Enter “Beat the Micro Bead.” It’s a free app for your smartphone. It lets you scan barcodes. It tells you if the product you want to use contains microbeads, and whether the maker of the product has vowed by phase out the plastics.
The app was released this week in conjunction with a Great Lakes plastics study from the 5 Gyres group.
The study found high concentrations of microplastics in the Great Lakes, more than most ocean samples collected worldwide.
2 – Dec. 1 is the registration deadline for the Great Lakes Bowl.
This isn’t a football game. It’s a science question-and-answer competition, for high school students.
Standish-Sterling Central High School was on the list of teams in 2013. The Bowl is a regional competition that’s part of the Nation Ocean Sciences Bowl (NOSB).
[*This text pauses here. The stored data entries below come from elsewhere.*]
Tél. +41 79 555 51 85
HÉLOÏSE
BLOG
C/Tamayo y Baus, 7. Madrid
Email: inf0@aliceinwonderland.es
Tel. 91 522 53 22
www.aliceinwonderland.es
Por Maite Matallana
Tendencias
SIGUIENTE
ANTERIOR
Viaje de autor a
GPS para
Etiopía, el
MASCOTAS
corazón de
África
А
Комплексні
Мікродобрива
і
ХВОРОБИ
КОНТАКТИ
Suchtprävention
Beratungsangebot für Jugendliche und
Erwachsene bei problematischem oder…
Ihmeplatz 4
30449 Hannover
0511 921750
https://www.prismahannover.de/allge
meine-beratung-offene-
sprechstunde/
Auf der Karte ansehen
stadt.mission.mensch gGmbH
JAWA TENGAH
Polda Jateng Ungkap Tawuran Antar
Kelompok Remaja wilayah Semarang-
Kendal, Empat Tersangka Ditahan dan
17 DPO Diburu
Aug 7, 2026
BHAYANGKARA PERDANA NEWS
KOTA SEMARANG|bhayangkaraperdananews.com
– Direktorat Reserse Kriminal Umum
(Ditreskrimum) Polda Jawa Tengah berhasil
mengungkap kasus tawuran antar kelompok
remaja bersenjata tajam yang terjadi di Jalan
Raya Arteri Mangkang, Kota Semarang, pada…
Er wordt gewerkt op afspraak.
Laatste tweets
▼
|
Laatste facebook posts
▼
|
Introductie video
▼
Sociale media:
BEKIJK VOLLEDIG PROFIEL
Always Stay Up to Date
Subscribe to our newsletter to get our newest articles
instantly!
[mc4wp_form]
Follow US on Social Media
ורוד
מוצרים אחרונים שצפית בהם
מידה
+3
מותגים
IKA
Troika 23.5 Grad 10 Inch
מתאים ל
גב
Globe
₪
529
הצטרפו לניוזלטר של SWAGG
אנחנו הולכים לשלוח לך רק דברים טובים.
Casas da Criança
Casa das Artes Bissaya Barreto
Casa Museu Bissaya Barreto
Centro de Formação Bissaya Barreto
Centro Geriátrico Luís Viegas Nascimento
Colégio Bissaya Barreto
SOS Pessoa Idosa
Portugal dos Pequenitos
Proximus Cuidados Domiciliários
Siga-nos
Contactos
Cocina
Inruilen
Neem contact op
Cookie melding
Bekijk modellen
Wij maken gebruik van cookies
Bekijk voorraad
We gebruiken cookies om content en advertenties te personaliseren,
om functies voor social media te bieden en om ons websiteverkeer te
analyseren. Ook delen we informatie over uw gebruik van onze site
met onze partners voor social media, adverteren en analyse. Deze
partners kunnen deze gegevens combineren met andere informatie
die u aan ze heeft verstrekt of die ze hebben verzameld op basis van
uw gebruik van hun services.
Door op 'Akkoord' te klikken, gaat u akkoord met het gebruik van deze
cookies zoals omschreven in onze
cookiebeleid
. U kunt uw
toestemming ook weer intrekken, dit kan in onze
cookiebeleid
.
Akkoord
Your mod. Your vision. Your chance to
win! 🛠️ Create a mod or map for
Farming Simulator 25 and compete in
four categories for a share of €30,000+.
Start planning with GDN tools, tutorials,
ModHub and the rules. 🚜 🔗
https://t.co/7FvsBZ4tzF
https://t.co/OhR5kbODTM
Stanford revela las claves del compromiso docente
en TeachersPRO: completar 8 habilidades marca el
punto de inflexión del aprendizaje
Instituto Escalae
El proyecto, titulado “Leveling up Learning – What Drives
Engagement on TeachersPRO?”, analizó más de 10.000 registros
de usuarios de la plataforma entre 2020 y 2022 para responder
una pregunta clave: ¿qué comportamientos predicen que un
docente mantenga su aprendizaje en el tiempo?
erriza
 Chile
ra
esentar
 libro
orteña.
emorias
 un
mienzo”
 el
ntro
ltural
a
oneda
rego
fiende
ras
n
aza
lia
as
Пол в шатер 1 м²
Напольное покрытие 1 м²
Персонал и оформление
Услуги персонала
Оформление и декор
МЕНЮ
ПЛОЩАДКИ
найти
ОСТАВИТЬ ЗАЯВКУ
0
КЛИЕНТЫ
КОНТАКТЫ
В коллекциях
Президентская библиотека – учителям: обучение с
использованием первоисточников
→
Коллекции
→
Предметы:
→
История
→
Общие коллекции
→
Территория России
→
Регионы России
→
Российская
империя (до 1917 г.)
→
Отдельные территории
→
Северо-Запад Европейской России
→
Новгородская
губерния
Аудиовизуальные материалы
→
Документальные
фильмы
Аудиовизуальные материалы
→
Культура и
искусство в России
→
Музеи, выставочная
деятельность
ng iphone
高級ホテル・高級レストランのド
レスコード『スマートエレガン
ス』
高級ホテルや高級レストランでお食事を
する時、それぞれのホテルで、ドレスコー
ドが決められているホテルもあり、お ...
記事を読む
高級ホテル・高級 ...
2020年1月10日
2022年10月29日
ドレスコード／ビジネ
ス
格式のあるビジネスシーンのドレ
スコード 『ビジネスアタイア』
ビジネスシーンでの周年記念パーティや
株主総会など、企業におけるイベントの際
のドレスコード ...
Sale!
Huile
In 2014, the Great Lakes Bowl will be held on Feb. 1 at the University of Michigan School of Natural Resources and Environment in Ann Arbor. The national competition is in Seattle in May.
The Great Lakes Bowl is limited to 16 high school teams. The deadline to register, again, is Dec. 1.
3 – The Clean Water Act needs comments.
The U.S. Environmental Protection Agency has released a draft science advisory report on protecting streams and wetlands.
The public comment period ends Nov. 6.
The campaign is aimed at strengthening protections for streams and wetlands that surround the Great Lakes.
Streams and wetlands are important because they help support healthy ecosystems and filter out pollutants.